- Text segment
########

JONES: I believe that my students are, are trying to interpret intent as they try to calculate what is bias and what is a mistake. I think if you, if you read a newspaper or read a paper by a student and you find plagiarism, then you have got something clear. If you read a paper by a student and you find that they’ve done a lot of work, but they have, by your standards, missed something important and made a mistake, I do not think that that is the same thing as the student trying to actively mislead me.

HEFFNER: In the couple of minutes we have left, what do you think about this … well, the old News Council, or the, the new Public Editor approach?

JONES: I love it. I think, I think that newspapers are power … you know newspapers are powerful entities themselves and they need to be held accountable.

HEFFNER: But you know most of the journalists who come to this table, say “there’s no one in here but us chickens”. They disavow the notion of power, or influence.

JONES: Well, they’re …that’s absurd. I mean …

HEFFNER: Why do you think that is?

JONES: … the power, the power of deciding what goes on the front page of The New York Times above the fold, that’s a very powerful thing. You know, if nothing else that probably does more to define what appears on the NBC Nightly News and so forth than anything else. Still I think that the power of the press in part is the power of focusing attention. And the, the, the power of newspapers like The New York Times and The New York Times suigeneris in many ways, I mean there’s just nothing quite like it. It’s not the only powerful newspaper, but it’s certainly one of the most powerful newspapers.

########

- Stored data

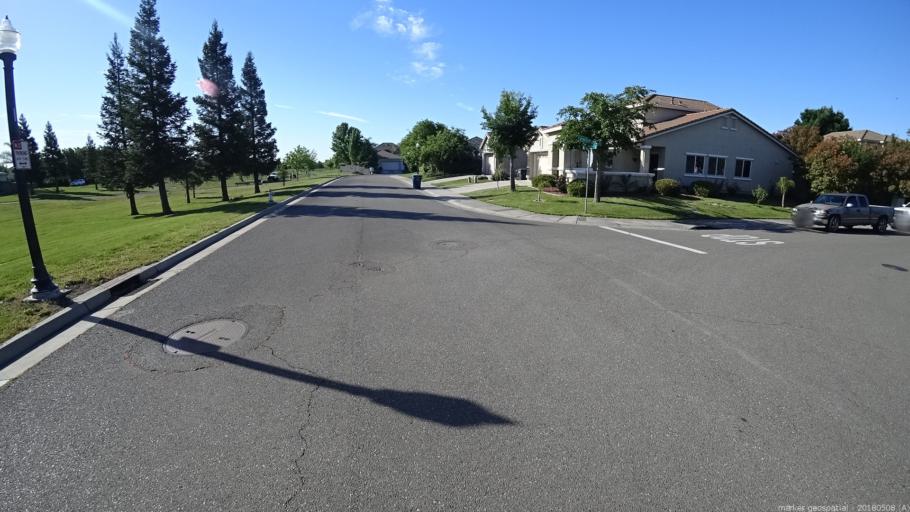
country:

########

- Set of tasks
1. In the interview transcript, what does Jones say newspapers need to be, since they are powerful entities?
2. Please retype a passage of the interview transcript, starting at the words "JONES: I love" and ending after "be held accountable.".

- Solved tasks
1. Held accountable.

2.
JONES: I love it. I think, I think that newspapers are power … you know newspapers are powerful entities themselves and they need to be held accountable.